Madagascar: Administration et finances - L'autonomie des universités menacée par un décret en gestation

Le respect de l'autonomie des universités et le statut des enseignants de l'enseignement supérieur sont garantis par la Constitution de 2010.

Les grandeurs et les servitudes représentent le baroud d'honneur des universités. Bien que la Constitution de 2010 souligne l'autonomie de ces institutions dans le cadre de cette mission, une tentative de chambardement se prépare en coulisses, selon nos sources.

La Constitution de 2010, dans son article 95, dispose, comme étant du domaine de la loi, les statuts régissant les universités, leur autonomie et les statuts des professeurs d'université. En d'autres termes, ces éléments doivent faire l'objet d'un texte voté par les deux Chambres du parlement. En effet, les établissements publics et les universités font l'objet de deux alinéas différents, respectivement les 13 et 14 de cet article du texte fondamental.

Le même article 95 du texte fondamental, à l'alinéa 4, institue la Banque centrale, de par sa mission tutélaire d'émetteur de la monnaie, comme une entité dont les statuts doivent relever du domaine de la loi. Cela impose d'emblée que, tant sur le fond que sur la forme, les textes de loi régissant ces types d'institutions ne peuvent pas être identiques dans l'esprit du législateur. La Banque centrale dispose de statuts fixés par la loi. Le parallélisme des formes est d'une évidence limpide : les institutions nommément citées relèvent de lois différentes.

Loi inadaptée. En octobre 2018, au crépuscule de l'ère HVM, la loi 2018-037 fixant les principes régissant les établissements publics a été votée et promulguée par le président de la République en février 2019. A noter que du moment que la Haute Cour Constitutionnelle (HCC) en donne l'assurance de conformité, les lois votées par le parlement doivent être promulguées par le président de la République, fusse-t-il d'une autre obédience politique que le parlement. Ce qui était le cas, puisque le président Andry Rajoelina venait d'être élu.

Au moins deux articles de cette loi ont été importés - pour ne pas dire plagiés - d'une loi sortie au Burkina-Faso, jetant l'opprobre sur ceux qui l'ont élaborée et fait voter par une Assemblée nationale en fin de règne, par des députés présents en nombre limité (une vingtaine seulement), et pendant la même période que la fameuse loi sur les zones économiques spéciales.
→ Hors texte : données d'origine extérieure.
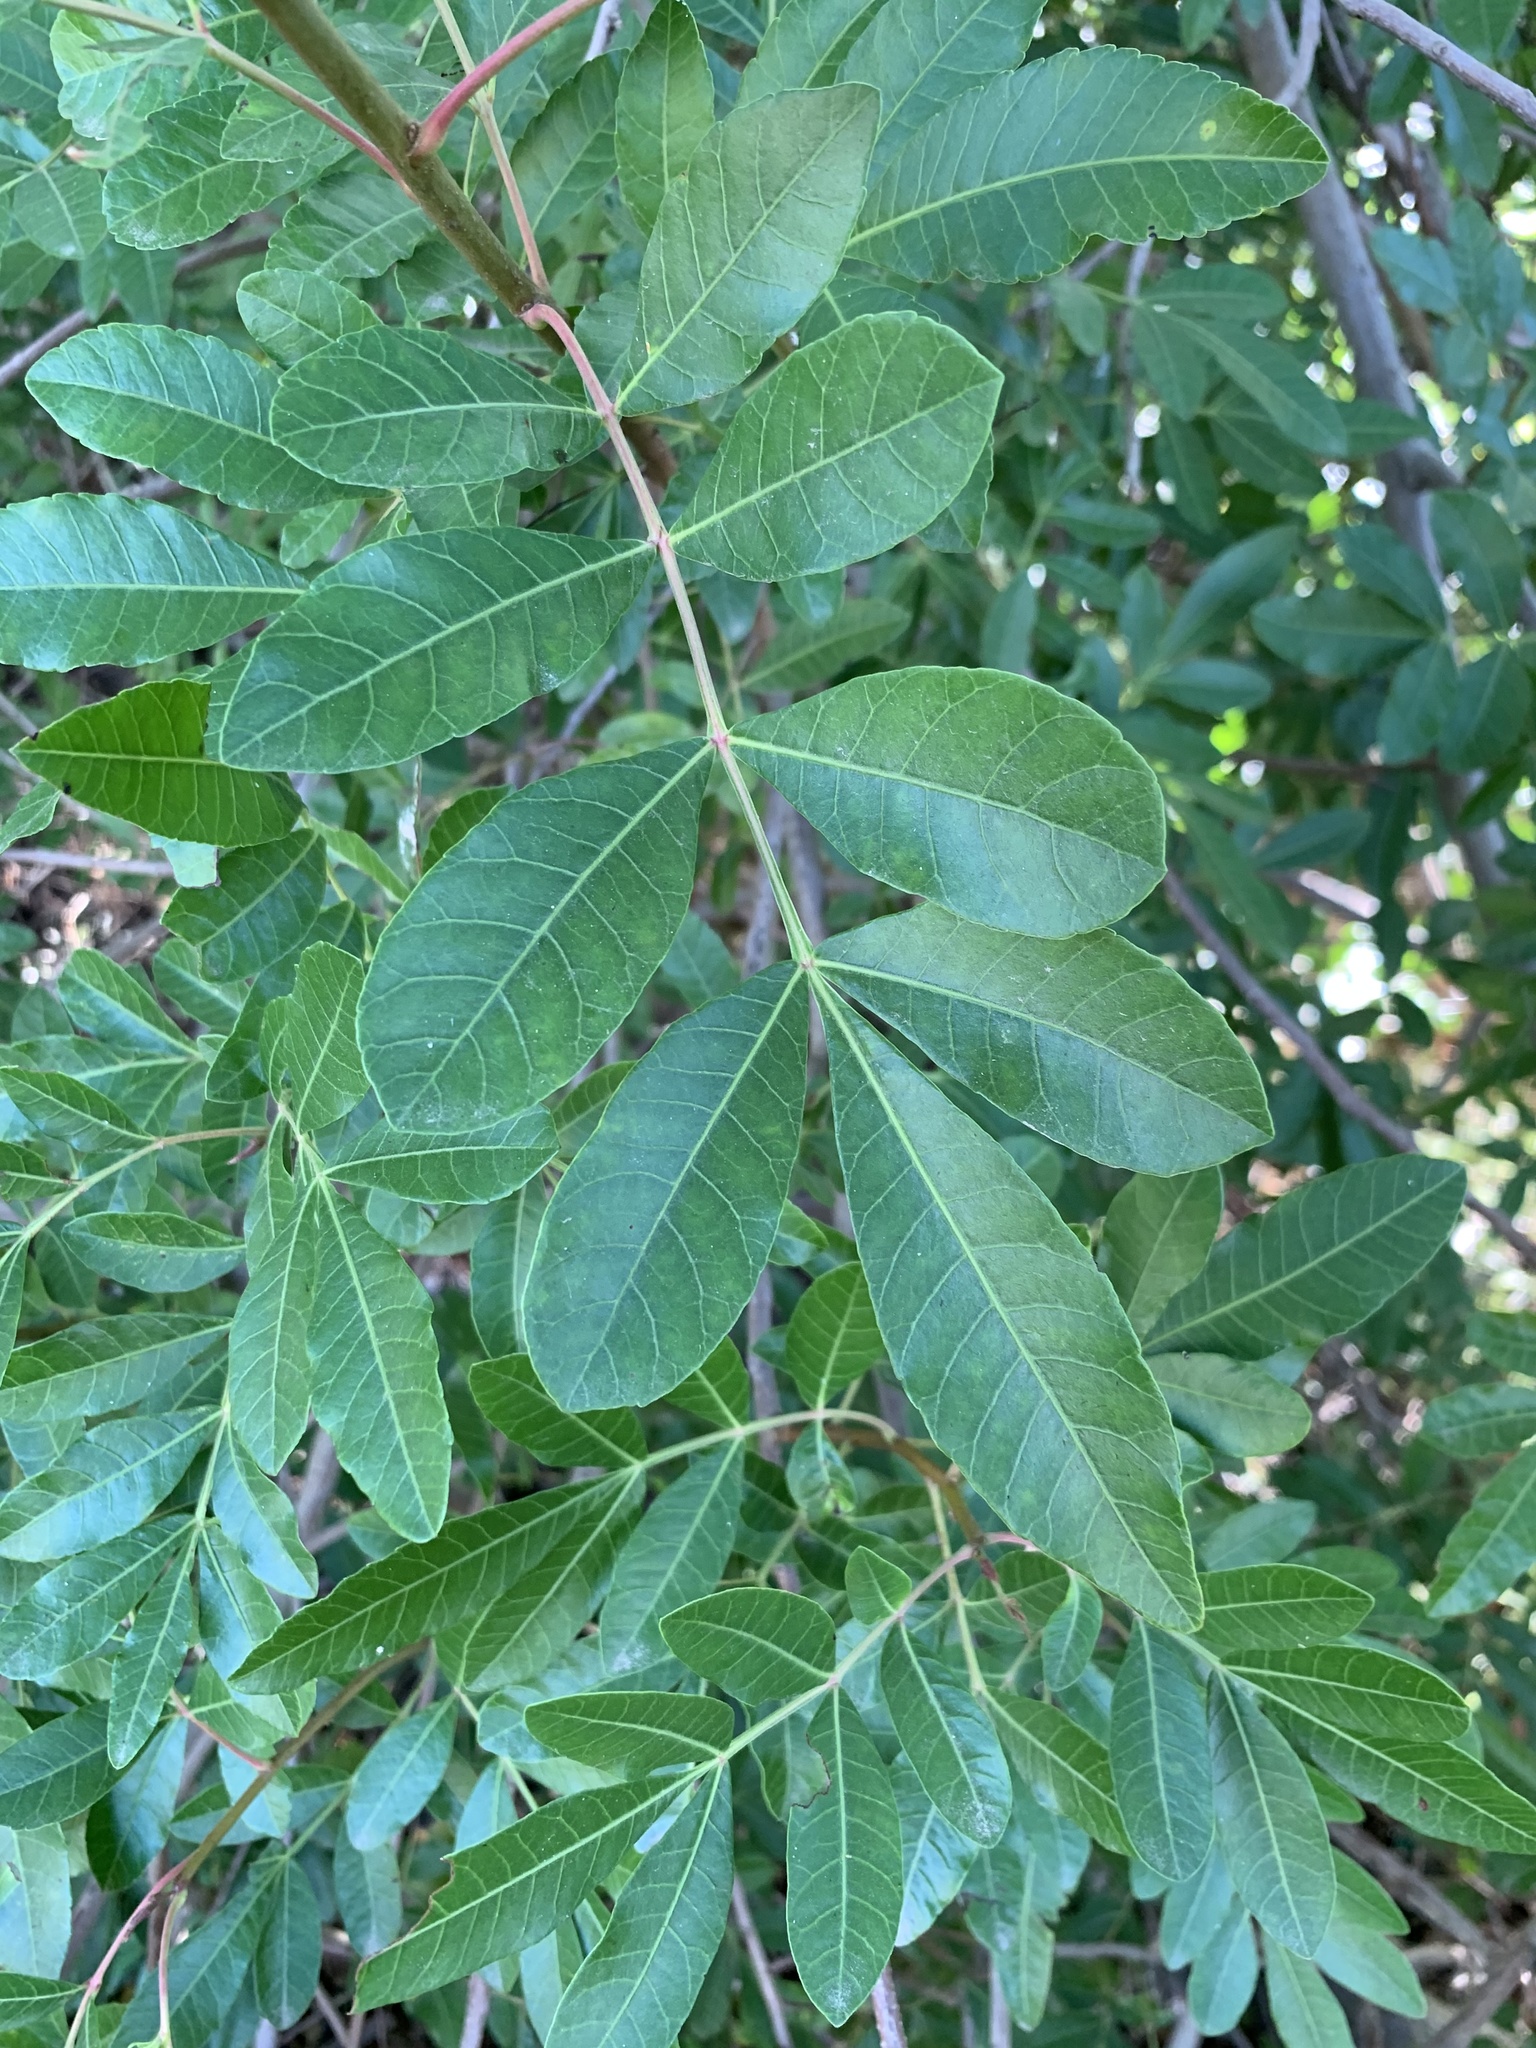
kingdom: Plantae
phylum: Tracheophyta
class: Magnoliopsida
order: Sapindales
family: Anacardiaceae
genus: Schinus
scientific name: Schinus terebinthifolia
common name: Brazilian peppertree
Le 17 mai 2018, des universitaires, au plus fort de leur appui au mouvement des 73 députés, lancent leurs forces sur Antaninarenina, en conjonction avec des éléments, certes minoritaires, de syndicats du ministère des Finances et de la Banque centrale, pour en finir avec le régime d'alors. Les députés en charge de la coordination préfèreront, contre l'avis des universitaires, faire le siège de la HCC pour obtenir la destitution de Hery Rajaonarimampianina, sans succès. Cette erreur de jugement des députés ne portera pourtant pas à conséquence, puisque les deux protagonistes du second tour des présidentielles de 2019 seront les leurs : celui du Mapar, l'actuel président de la République ; et celui du Tim, Marc Ravalomanana.

Hauts risques. Dorénavant, trahissant l'esprit de la constitution de 2010 élaborée lors de la transition menée par le président de la République Andry Rajoelina, et préférant poursuivre les objectifs de cette loi élaborée par le régime HVM, des zélateurs cherchent à imposer aux universités de rentrer dans les rangs et le carcan des établissements publics. Il est sûr que les universités, évoquant le texte fondamental, se soulèveront contre une telle prétention, laissant présager d'un nouveau bras de fer contre ceux qu'ils ont aidés à renverser mais qui restent étonnamment infiltrés fragilisant le régime. À moins qu'un texte de loi conforme à la constitution ne les régissent.

Autonomie. En effet, tout comme la Banque centrale préserve la souveraineté financière, les universités, par leur autonomie, préservent les valeurs universelles telles que le respect de la démocratie, et transmettent les valeurs éthiques et morales propres à un pays. C'est cette forme de souveraineté que le législateur a eu à coeur de souligner et de défendre dans cet article 95 de la Constitution concernant les universités, en leur accordant leur autonomie que les ennemis de la nation cherchent à torpiller.